Other corporate legal departments have focused on experimenting with generative AI internally fairly than hiring specialists.

For example, Conduent, an expert services company spun off from Xerox in 2016, explored the opportunity of making a dedicated AI position inside its internal legal department: an issue expert to review using AI throughout the department and across the corporate. But the corporate quickly realized that this was the improper approach for the corporate, says General Counsel Michael Krawitz, because generative AI touched many sensitive areas of the corporate.

So as a substitute of hiring a single person, the corporate arrange a working group of internal experts with different specialties – similar to mental property, regulatory compliance, data protection and risk management – ​​to check the applying of the technology and appropriate security precautions.

Like ASML, Conduent, which has about 50 in-house lawyers, is experimenting with using generative artificial intelligence in its contract work.

“We began a pilot (of a contract tool) because we thought it will help us discover clauses that didn’t meet our standards, however the technology didn’t meet our standards,” Krawitz reports.
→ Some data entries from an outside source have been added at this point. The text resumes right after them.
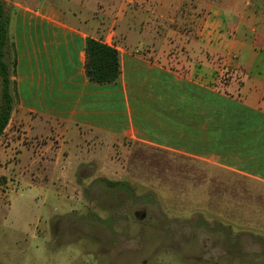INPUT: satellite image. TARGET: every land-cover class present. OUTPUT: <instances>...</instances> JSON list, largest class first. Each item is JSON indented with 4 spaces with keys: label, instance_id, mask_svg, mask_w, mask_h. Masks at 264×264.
<instances>
[{
    "label": "rangeland",
    "instance_id": "obj_1",
    "mask_svg": "<svg viewBox=\"0 0 264 264\" xmlns=\"http://www.w3.org/2000/svg\"><path fill=\"white\" fill-rule=\"evenodd\" d=\"M212 2L184 0L174 15L126 1L114 31L104 20L101 39L120 59L128 52L223 91L247 76L231 49L245 41L255 49L249 62L262 56L264 7L244 37L220 38L208 22ZM143 89L135 88V115L154 129L147 135L84 134L73 148L57 131L9 126L0 139L9 152L0 159V264H264V182L176 150L173 126L159 131L163 107Z\"/></svg>",
    "mask_w": 264,
    "mask_h": 264
},
{
    "label": "crops",
    "instance_id": "obj_2",
    "mask_svg": "<svg viewBox=\"0 0 264 264\" xmlns=\"http://www.w3.org/2000/svg\"><path fill=\"white\" fill-rule=\"evenodd\" d=\"M126 1L130 0H7L13 10L8 60L13 52L18 96L7 129L14 123L43 137L57 131L66 135L73 148L84 134L119 139L147 135L154 129L135 115L141 104L135 98L140 94L135 88L143 85L152 98L149 102L163 107V113L157 115L160 133L173 126L176 150L189 151L200 161L264 182V51L249 62L255 49L248 42L231 49L230 53L241 57L236 68L246 69L247 76L223 91L214 88L210 78L185 77L163 64L142 62L128 52L121 56V75L116 82L94 84L85 71L87 40L111 46L108 39H101L108 28L104 20L112 23L111 29L120 23L118 7ZM143 1L159 8L173 7L176 15L184 0ZM212 1L208 22L211 33L220 34V38L232 32L244 37L248 23L260 16L258 9L264 7V0ZM134 32L128 26V43L135 41ZM219 49L221 54L227 53L223 46ZM144 71L154 77H145ZM168 118H173L174 124ZM7 150L0 148V159L8 158Z\"/></svg>",
    "mask_w": 264,
    "mask_h": 264
},
{
    "label": "trees",
    "instance_id": "obj_3",
    "mask_svg": "<svg viewBox=\"0 0 264 264\" xmlns=\"http://www.w3.org/2000/svg\"><path fill=\"white\" fill-rule=\"evenodd\" d=\"M11 7L7 0H0V139L5 133L17 104V88L13 80L15 62L8 60V29ZM85 71L90 82L107 85L121 75L119 52L107 44L87 40Z\"/></svg>",
    "mask_w": 264,
    "mask_h": 264
}]
</instances>
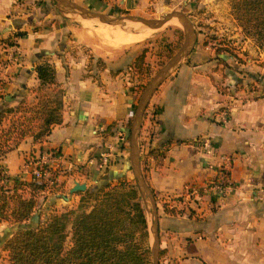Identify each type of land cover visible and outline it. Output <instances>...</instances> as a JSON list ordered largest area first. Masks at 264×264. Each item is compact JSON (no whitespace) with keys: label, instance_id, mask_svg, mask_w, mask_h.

The pilot flagged contract clauses as “compliant” after they weren’t, which was concerning, he explains.

Nevertheless, Krawitz says: “I still have hope that this function will work well soon.” At the moment, nonetheless, it’s “distracting and expensive.”

A close-up of a laptop screen displaying text, with chat.openai.com displayed in the browser tab.
Legal teams are experimenting with tools like ChatGPT while examining what safeguards are needed to guard data © Alamy

However, Conduent has had higher experiences using a translation program based on generative artificial intelligence: when working with clients around the globe, the corporate was capable of speed up the review and approval of contracts.

Krawitz recalls that in 2022, as ChatGPT became more widely used, some legal departments considered banning its use.

“I believe that's the improper tone,” he argues. A greater approach can be “to indicate that we’re working with generative AI and that we’re doing it in a way that protects our ideas, our data and our people,” he says.

According to a report by PwC, there’s also a financial incentive for lawyers to make use of AI.

The skilled services firm's AI Jobs Barometer, released in May 2024, found a wage premium of 49 percent within the U.S. and 27 percent within the U.K. for lawyers with AI skills.

“This is a sign of the growing importance of AI skills within the legal sector,” says Sandeep Agrawal, legal business solutions partner at PwC UK. “The way forward for in-house legal teams is prone to be characterised by a various mixture of roles, with AI-trained lawyers working alongside engineers and computer scientists.”

But right away, many corporate legal departments are only starting to explore this technology, says Amy Yeung, former deputy general counsel at U.S. student loan company Sallie Mae who has held several senior and executive positions in corporate legal.

Because generative AI relies on large amounts of knowledge, it comes with risks, she explains. “Implicit biases in data sets or in the method, for instance, are amplified by generative AI.” Yeung says a comprehensive understanding of knowledge management is important to mitigating these risks.

However, as more in-house legal departments recognize collaboration between lawyers and technical experts, the advantages of this collaboration are prone to turn out to be more well known across organizations.

“Integrating AI into internal teams not only changes the composition of those teams, but additionally redefines the worth they convey,” says Agrawal.